BenchmarkTools.Trial: 
  memory estimate:  8.13 MiB
  allocs estimate:  7
  --------------
  minimum time:     12.604 ms (0.00% GC)
  median time:      14.318 ms (0.00% GC)
  mean time:        14.982 ms (3.26% GC)
  maximum time:     48.041 ms (0.00% GC)
  --------------
  samples:          334
  evals/sample:     1

In [27]:
# determinant using Woodbury structure
@benchmark det($W)

BenchmarkTools.Trial: 
  memory estimate:  138.05 KiB
  allocs estimate:  28
  --------------
  minimum time:     28.124 μs (0.00% GC)
  median time:      89.737 μs (0.00% GC)
  mean time:        111.692 μs (19.05% GC)
  maximum time:     4.253 ms (97.56% GC)
  --------------
  samples:          10000
  evals/sample:     1

## Easy plus border

Easy plus border: For $\mathbf{A}$ pd and $\mathbf{V}$ full row rank,
$$
	\begin{pmatrix}
	\mathbf{A} & \mathbf{V}^T \\
	\mathbf{V} & \mathbf{0}
	\end{pmatrix}^{-1} = \begin{pmatrix}
	\mathbf{A}^{-1} - \mathbf{A}^{-1} \mathbf{V}^T (\mathbf{V} \mathbf{A}^{-1} \mathbf{V}^T)^{-1} \mathbf{V} \mathbf{A}^{-1} & \mathbf{A}^{-1} \mathbf{V}^T (\mathbf{V} \mathbf{A}^{-1} \mathbf{V}^T)^{-1} \\
	(\mathbf{V} \mathbf{A}^{-1} \mathbf{V}^T)^{-1} \mathbf{V} \mathbf{A}^{-1} & - (\mathbf{V} \mathbf{A}^{-1} \mathbf{V}^T)^{-1}
	\end{pmatrix}.
$$
**Anyone interested writing a package?**

## Orthogonal matrix

Orthogonal $\mathbf{A}$: $n^2$ flops **at most**. Why? Permutation matrix, Householder matrix, Jacobi matrix, ... take less.

## Toeplitz matrix

Toeplitz systems:
$$
	\mathbf{T} = \begin{pmatrix}
	r_0 & r_1 & r_2 & r_3 \\
	r_{-1} & r_0 & r_1 & r_2 \\
	r_{-2} & r_{-1} & r_0 & r_1 \\
	r_{-3} & r_{-2} & r_{-1} & r_0
	\end{pmatrix}.
$$
$\mathbf{T} \mathbf{x} = \mathbf{b}$, where $\mathbf{T}$ is pd and Toeplitz, can be solved in $O(n^2)$ flops. Durbin algorithm (Yule-Walker equation), Levinson algorithm (general $\mathbf{b}$), Trench algorithm (inverse). These matrices occur in auto-regressive models and econometrics.

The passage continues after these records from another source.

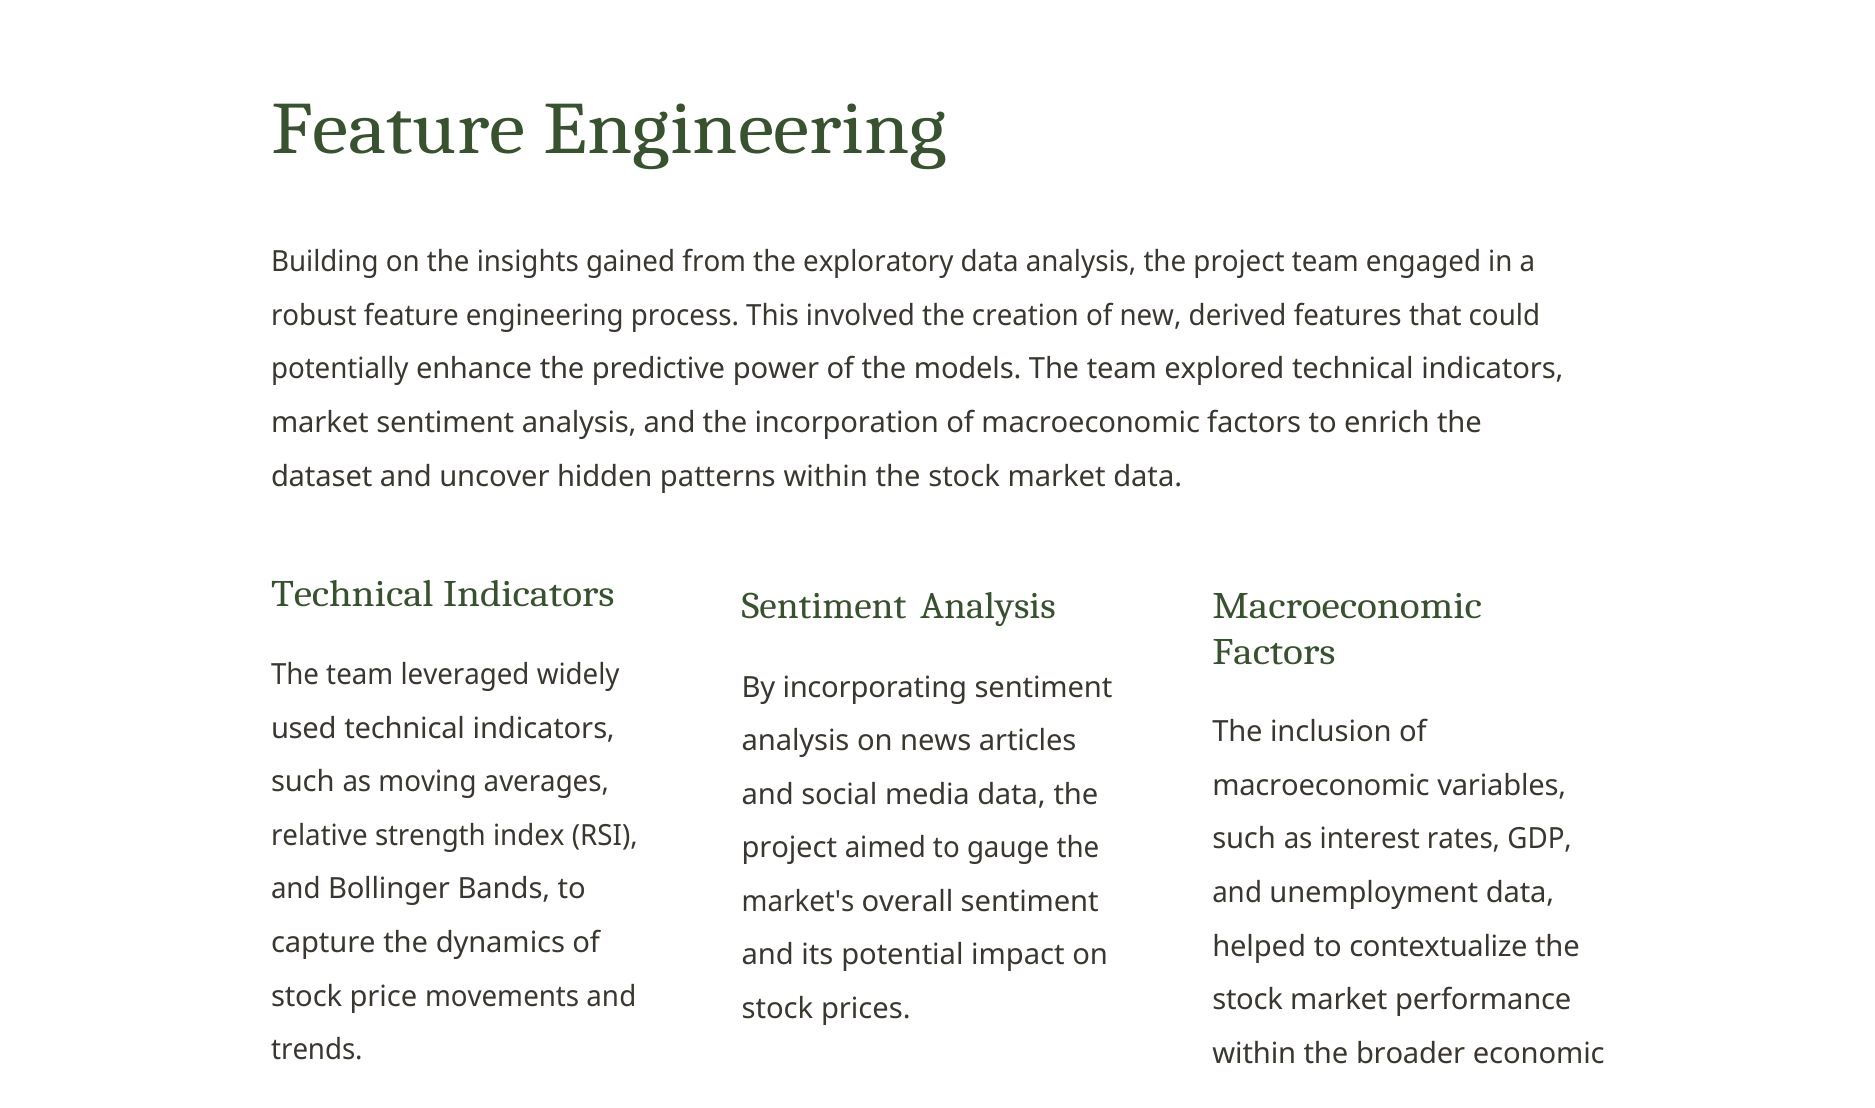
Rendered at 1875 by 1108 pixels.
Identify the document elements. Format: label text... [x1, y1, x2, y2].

subtitle Technical Indicators [271, 573, 659, 616]
subtitle Macroeconomic Factors [1212, 585, 1494, 674]
subtitle Feature Engineering [271, 87, 1864, 172]
text Building on the insights gained from the exploratory data analysis, the project team engaged in a robust feature engineering process. This involved the creation of new, derived features that could potentially enhance the predictive power of the models. The team explored technical indicators, market sentiment analysis, and the incorporation of macroeconomic factors to enrich the dataset and uncover hidden patterns within the stock market data. [271, 241, 1571, 494]
text The inclusion of macroeconomic variables, such as interest rates, GDP, and unemployment data, helped to contextualize the stock market performance within the broader economic landscape. [1212, 711, 1605, 1072]
subtitle Sentiment Analysis [741, 585, 1113, 628]
text By incorporating sentiment analysis on news articles and social media data, the project aimed to gauge the market's overall sentiment and its potential impact on stock prices. [741, 666, 1113, 1027]
text The team leveraged widely used technical indicators, such as moving averages, relative strength index (RSI), and Bollinger Bands, to capture the dynamics of stock price movements and trends. [271, 653, 658, 1068]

* [`ToeplitzMatrices.jl`](https://github.com/JuliaMatrices/ToeplitzMatrices.jl) package can be useful.

## Circulant matrix

Circulant systems: Toeplitz matrix with wraparound
$$
	C(\mathbf{z}) = \begin{pmatrix}
	z_0 & z_4 & z_3 & z_2 & z_1 \\
	z_1 & z_0 & z_4 & z_3 & z_2 \\
	z_2 & z_1 & z_0 & z_4 & z_3 \\
	z_3 & z_2 & z_1 & z_0 & z_4 \\
	z_4 & z_3 & z_2 & z_1 & z_0
	\end{pmatrix},
$$
FFT type algorithms: DCT (discrete cosine transform) and DST (discrete sine transform).

## Vandermonde matrix

Vandermonde matrix: such as in interpolation and approximation problems
$$
	\mathbf{V}(x_0,\ldots,x_n) = \begin{pmatrix}
	1 & 1 & \cdots & 1 \\
	x_0 & x_1 & \cdots & x_n \\
	\vdots & \vdots & & \vdots \\
	x_0^n & x_1^n & \cdots & x_n^n
	\end{pmatrix}.
$$
$\mathbf{V} \mathbf{x} = \mathbf{b}$ or $\mathbf{V}^T \mathbf{x} = \mathbf{b}$ can be solved in $O(n^2)$ flops.

## Cauchy-like matrix

Cauchy-like matrices:
$$
	\Omega \mathbf{A} - \mathbf{A} \Lambda = \mathbf{R} \mathbf{S}^T,
$$
where $\Omega = \text{diag}(\omega_1,\ldots,\omega_n)$ and $\Lambda = \text{diag}(\lambda_1,\ldots, \lambda_n)$. $O(n)$ flops for LU and QR.

## Structured-rank matrix

Structured-rank problems: semiseparable matrices (LU and QR takes $O(n)$ flops), quasiseparable matrices, ...